Twilio is a cloud-based service that helps you build telephony-based services. In September it added more than 100 new features.
Using telephony-based APIs is new territory for many. We are always asking how telephony services are used. Developers use the Twilio API for alerts, changes to calendars, conferencing and a host of other uses.
To get a perspective, here are five ways developers are using the Twilio API:
Bad News Robot
Bad News Robot allows you to call someone with bad news without having to do it yourself. The robot does the talking for you.
Using Twilio, the service will call the recipient for the robot to deliver the bad news. The robot may have a "dude voice," or a "chick voice." The call costs 99 cents. Twitter and email is free.
Ringerous lets you post to your blog by phone.Your recorded message is added to the post with an embedded MP3 player for easy playback. There are a number of similar services .
From PW: "A toll-free number with support for multiple conference rooms, create rooms with a specific purpose and track the number of participants."
A very simple service and there are others like GroupCall that use Twitter for creating a conference calls.

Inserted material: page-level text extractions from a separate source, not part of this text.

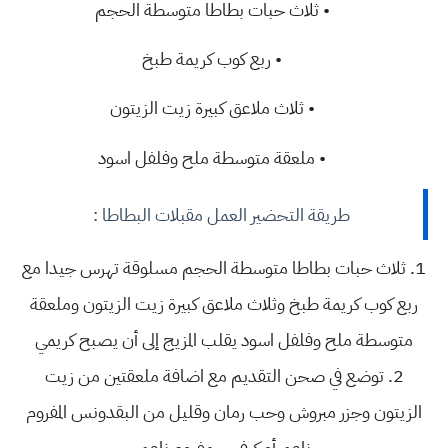
• ثلاث حبات بطاطا متوسطة الحجم
• ربع كوب كريمة طبخ
• ثلاث ملاعق كبيرة زيت الزيتون
• ملعقة متوسطة ملح وفلفل اسود
طريقة التحضير العمل مقبلات البطاطا :
1.
ثلاث حبات بطاطا متوسطة الحجم مسلوقة تهرس جيدا مع
ربع كوب كريمة طبخ وثلاث ملاعق كبيرة زيت الزيتون وملعقة
متوسطة ملح وفلفل اسود يقلب المزيج إلى أن يصبح كريمي
2.
توضع في صحن التقديم مع اضافة ملعقتين من زيت
الزيتون وجزر مبروش وحب رمان وقليل من البقدونس المفروم
ناعم أو كرفس مفروم ناعم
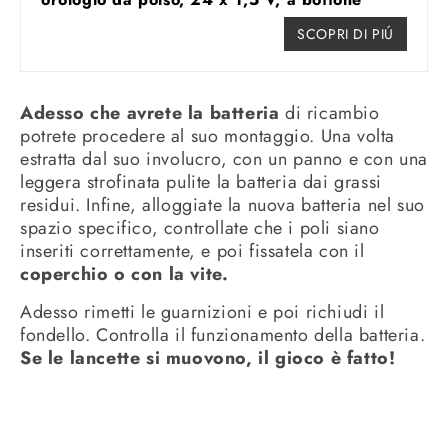
SCOPRI DI PIÚ
Adesso che avrete la batteria
di ricambio
potrete procedere al suo montaggio. Una volta
estratta dal suo involucro, con un panno e con una
leggera strofinata pulite la batteria dai grassi
residui. Infine, alloggiate la nuova batteria nel suo
spazio specifico, controllate che i poli siano
inseriti correttamente, e poi fissatela con il
coperchio o con la vite.
Adesso rimetti le guarnizioni e poi richiudi il
fondello. Controlla il funzionamento della batteria.
Se le lancette si muovono, il gioco è fatto!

From an interview with Pha on the Twilio blog:
"I built Conferous using Ruby on Rails with a slightly customized version of the Twilio gem from Webficient to communicate with the Twilio API. The Twilio API was so flexible and easy to use that I was able to develop the core functionality very quickly. In addition, I deployed the application on Heroku, which sped up the development/deployment process even more. On the front-end side, I used jQuery to create some of the UI effects and for AJAX interactions. You could say I'm a sucker for technologies that make my life easier and let me focus on functionality and not nitty-gritty details."
Mobile Commons is a service that is a page out of modern, political marketing. It provides advertisers and agencies quickly launch and manage mobile marketing campaigns from a Web-based user interface.
Can you see how this might be used in the next session of the U.S. Congress?
Voxilate provides the ability for a silent auction. Bidders can bid on items over the phone and are notified via text message when they are outbid.
From the Voxilate blog, a walk-through for how it works:
"All bid items are listed in a Google spreadsheet
Users at the silent auction enter their name, bid amount, and phone number on the auction sheets.
When the auction completes, on-site staff enter the winners into the Google Spreadsheet.
Bidders dial the Twilio-provided number and enter their phone number as a PIN (automatic if they send Caller ID). They are told whether they have won, and if so, what their total is (important for those who bid on multiple items!). They are then instructed to say their names, addresses, and other pertinent information and are of course thanked for participating.
This information is then transcribed and posted into the Google Spreadsheet (this is fun to watch in real-time!) The Twilio link to audio is also included in case the information needs to be double-checked.
On-site staff can then complete the checkout at their leisure.
We're using Google App Engine for serving the TwiML responses to Twilio, and the Google Data APIs for connecting to Google Spreadsheet."
The services we see range from the trivial to the truly useful. What they all offer is an example of how the telepehony space is rapidly becoming a platform for communication that sits on equal footing with the Web.